Zuerst stillten wir nachts ab, weil er nur noch „angedockt“ und dadurch sehr unruhig schlief, was mich an meine Grenzen brachte.  Nach drei Nächten war es geschafft.

Danach genossen wir beide um so mehr unsere gemeinsame Zeit beim Stillen am Morgen ganz besonders. Und noch heute ist es so, dass er nach dem Aufstehen auf dem Sofa kuscheln und lesen möchte.

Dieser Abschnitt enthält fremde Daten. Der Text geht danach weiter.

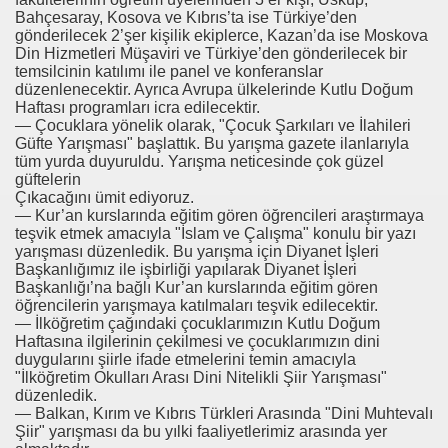
Bahçesaray, Kosova ve Kıbrıs’ta ise Türkiye’den
gönderilecek 2’şer kişilik ekiplerce, Kazan’da ise Moskova
Din Hizmetleri Müşaviri ve Türkiye’den gönderilecek bir
temsilcinin katılımı ile panel ve konferanslar
düzenlenecektir. Ayrıca Avrupa ülkelerinde Kutlu Doğum
Haftası programları icra edilecektir.
— Çocuklara yönelik olarak, "Çocuk Şarkıları ve İlahileri
Güfte Yarışması" başlattık. Bu yarışma gazete ilanlarıyla
tüm yurda duyuruldu. Yarışma neticesinde çok güzel
güftelerin
Çıkacağını ümit ediyoruz.
— Kur’an kurslarında eğitim gören öğrencileri araştırmaya
teşvik etmek amacıyla "İslam ve Çalışma" konulu bir yazı
yarışması düzenledik. Bu yarışma için Diyanet İşleri
Başkanlığımız ile işbirliği yapılarak Diyanet İşleri
Başkanlığı’na bağlı Kur’an kurslarında eğitim gören
öğrencilerin yarışmaya katılmaları teşvik edilecektir.
— İlköğretim çağındaki çocuklarımızın Kutlu Doğum
Haftasına ilgilerinin çekilmesi ve çocuklarımızın dini
duygularını şiirle ifade etmelerini temin amacıyla
"İlköğretim Okulları Arası Dini Nitelikli Şiir Yarışması"
düzenledik.
— Balkan, Kırım ve Kıbrıs Türkleri Arasında "Dini Muhtevalı
Şiir" yarışması da bu yılki faaliyetlerimiz arasında yer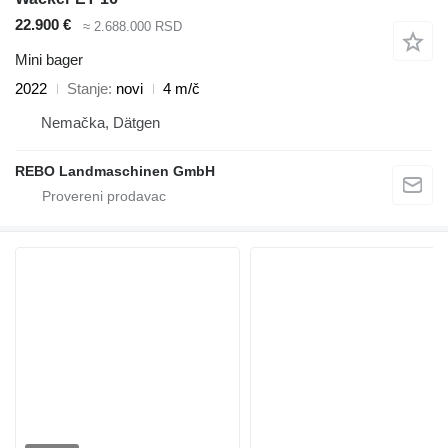
22.900 €
≈ 2.688.000 RSD
Mini bager
2022
Stanje
novi
4 m/č
Nemačka, Dätgen
REBO Landmaschinen GmbH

Es stimmt mich sehr traurig, dass ich zwischenzeitlich immer wieder kritisiert wurde, dass ich „so lange“ stille. Vom Kinderarzt gab es keinerlei Unterstützung, als ich ihm mitteilte, dass es Komplikationen gibt. Für ihn zählte nur das Gewicht des Kindes und ich könne doch die Flasche geben... Auch bei anderen Ärzten musste ich mich manchmal rechtfertigen, dass ich noch stillend bin und es gab bei nur wenigen Verständnis. Dabei ist es wissenschaftlich erwiesen, dass Stillen auch präventiv für Brust- und Eierstockkrebs ist. So kann ich noch weniger verstehen, dass selbst eine Gynäkologin erstaunt war, dass ich mein Kind noch stille- und da war er erst 10 Monate alt.

Ich war sprachlos für dieses Unverständnis und über ihre abfällige Bemerkung. Selbst die WHO empfiehlt 6 Monate voll zu stillen und bis zum 2. Lebensjahr oder darüber hinaus neben anderer Nahrungsgabe noch weiter zu stillen.

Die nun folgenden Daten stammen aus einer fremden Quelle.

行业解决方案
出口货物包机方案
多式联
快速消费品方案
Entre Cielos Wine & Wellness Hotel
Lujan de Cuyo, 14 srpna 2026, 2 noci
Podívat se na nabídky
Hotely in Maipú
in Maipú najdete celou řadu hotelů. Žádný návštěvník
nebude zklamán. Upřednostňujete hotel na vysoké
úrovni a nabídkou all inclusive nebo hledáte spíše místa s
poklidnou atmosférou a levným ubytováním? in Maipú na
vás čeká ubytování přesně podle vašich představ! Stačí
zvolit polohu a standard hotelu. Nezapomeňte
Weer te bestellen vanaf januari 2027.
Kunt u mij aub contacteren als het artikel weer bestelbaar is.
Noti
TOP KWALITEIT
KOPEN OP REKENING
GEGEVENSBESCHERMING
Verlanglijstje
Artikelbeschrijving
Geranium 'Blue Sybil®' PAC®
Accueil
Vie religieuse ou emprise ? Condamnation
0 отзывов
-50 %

Warum sollen wir unseren Kindern das Beste vorenthalten?

Aus meiner Sicht hat das Stillen eigentlich nur Vorteile und keine Nachteile.

Aufgrund einer weiteren notwendigen OP wegen eines Schilddrüsenkarzinoms „musste“ ich dann doch schweren Herzens kurz vor dem 2. Lebensjahr abstillen. Es war für diesen Zeitpunkt die bessere Lösung, um ihn auch die Trennung durch den Krankenhausaufenthalt zu erleichtern. Ich bin mega stolz auf unseren Sohn, denn er hat das super mitgemacht. Für mich war es sehr emotional und all die Erinnerungen des schwierigen Startes liefen wieder wie ein Film vor mir ab. Aber jede Träne, jeder Schmerz, jeder Milchstau und jeder Kampf waren es wert! Wir hatten trotz Startschwierigkeiten und mit Flasche eine mega gute Stillbeziehung!

abstrakte Kunst
So war der Abstillprozess auch ein Stück Trauerarbeit. Beim allerletzen Mal Anlegen habe ich mir ganz bewusst gemacht, dass dies wirklich das letzte Mal ist und habe mir  danach auch Zeit zum Trauern genommen.

Ja, es war die ersten 3 Monate sehr herausfordernd, doch ich würde es jederzeit wieder so machen!

Aber: Wenn es zu kräftezehrend, zu emotional, zu zermürbend ist, es keine Unterstützung von seitens des Papas gibt, ist es der bessere Weg eine Alternative zu finden. Deshalb bist du keine schlechte Mama, sondern du bist eine starke Frau, die auf sich selbst achtet und für sich selbst sorgt, um für das Baby da sein zu können! Viel Körperkontakt/Bonding helfen sehr eine gute emotionale Bindung aufzubauen, auch ohne stillen.

So, oder so: Habe Mut zum Stillen, oder dafür zu kämpfen, aber auch Mut den für euch besten Weg zu gehen und für dich zu sorgen!